> [Job item] Rewrite the listing below with every "cookies" replaced by "témoins" and all other text left unchanged. Leave out the pictures.

Page-level text extractions
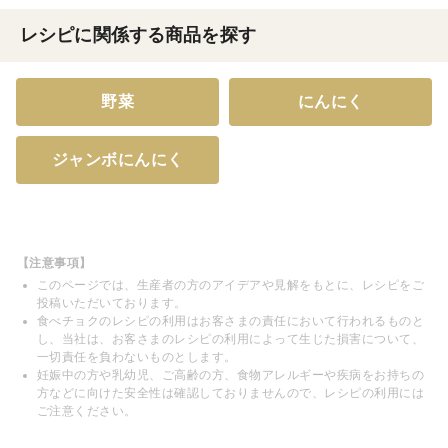
レシピに関係する商品を探す
野菜
にんにく
ジャンボにんにく
【注意事項】
このページでは、生産者の方のアイデアや見解をもとに、レシピをご
投稿いただいております。
食べチョクのレシピの利用はお客さまの責任において行われるものと
し、当社は、お客さまのレシピの利用によって生じた損害について、
一切責任を負わないものとします。
妊娠中の方や乳幼児、ご高齢の方、食物アレルギーや疾病をお持ちの
方などに向けた安全性は確認しておりませんので、レシピの利用には
ご注意ください。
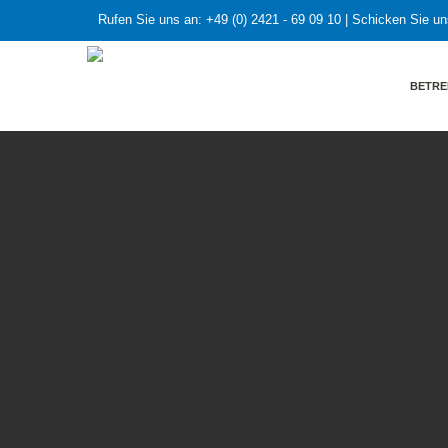
Rufen Sie uns an:
+49 (0) 2421 - 69 09 10
| Schicken Sie un
BETRE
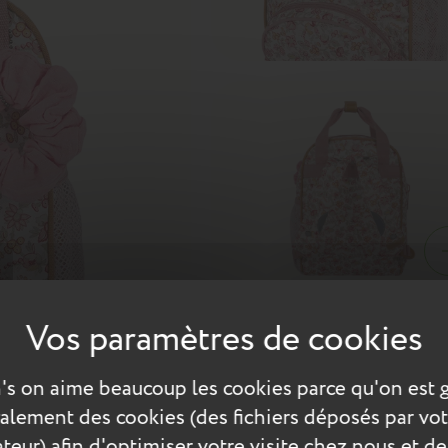
rez dans un univers empreint de mode et de douceur grâce à des m
's on aime beaucoup les cookies parce qu'on est 
activités. Pour parfaire ce modèle, chaque sac à dos est accompag
également des cookies (des fichiers déposés par vot
n guise de bracelet. Ce sac à dos est idéal pour les premiers pas
teur) afin d'optimiser votre visite chez nous et de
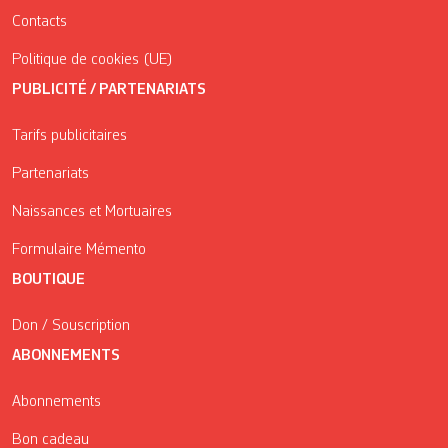
Contacts
Politique de cookies (UE)
PUBLICITÉ / PARTENARIATS
Tarifs publicitaires
Partenariats
Naissances et Mortuaires
Formulaire Mémento
BOUTIQUE
Don / Souscription
ABONNEMENTS
Abonnements
Bon cadeau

> [Answer to this exercise]
レシピに関係する商品を探す
野菜
にんにく
ジャンボにんにく
【注意事項】
このページでは、生産者の方のアイデアや見解をもとに、レシピをご
投稿いただいております。
食べチョクのレシピの利用はお客さまの責任において行われるものと
し、当社は、お客さまのレシピの利用によって生じた損害について、
一切責任を負わないものとします。
妊娠中の方や乳幼児、ご高齢の方、食物アレルギーや疾病をお持ちの
方などに向けた安全性は確認しておりませんので、レシピの利用には
ご注意ください。
Rufen Sie uns an:
+49 (0) 2421 - 69 09 10
| Schicken Sie un
BETRE
rez dans un univers empreint de mode et de douceur grâce à des m
's on aime beaucoup les témoins parce qu'on est 
activités. Pour parfaire ce modèle, chaque sac à dos est accompag
également des témoins (des fichiers déposés par vot
n guise de bracelet. Ce sac à dos est idéal pour les premiers pas
teur) afin d'optimiser votre visite chez nous et de
Contacts
Politique de témoins (UE)
PUBLICITÉ / PARTENARIATS
Tarifs publicitaires
Partenariats
Naissances et Mortuaires
Formulaire Mémento
BOUTIQUE
Don / Souscription
ABONNEMENTS
Abonnements
Bon cadeau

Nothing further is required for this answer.